Data extracts =>
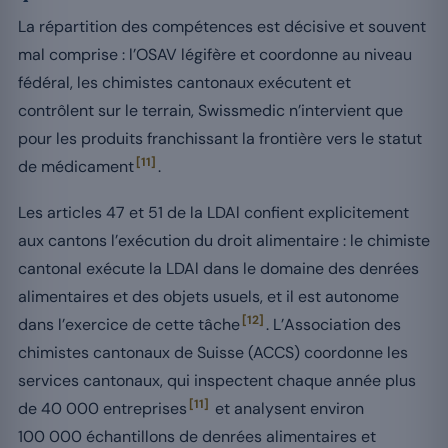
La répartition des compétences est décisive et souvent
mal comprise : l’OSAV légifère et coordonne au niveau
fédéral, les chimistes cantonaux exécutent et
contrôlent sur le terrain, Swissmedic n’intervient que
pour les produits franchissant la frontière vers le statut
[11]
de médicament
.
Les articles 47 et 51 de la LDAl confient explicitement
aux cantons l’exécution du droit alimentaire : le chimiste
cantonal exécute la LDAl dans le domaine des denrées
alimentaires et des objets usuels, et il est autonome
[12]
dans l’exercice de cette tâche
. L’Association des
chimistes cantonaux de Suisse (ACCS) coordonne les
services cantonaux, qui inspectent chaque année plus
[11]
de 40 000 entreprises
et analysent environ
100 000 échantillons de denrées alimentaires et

Task requirements =>
Please tally each line in the material above that contains "denrées", and let the number be your entire reply.

Answer to this task =>
2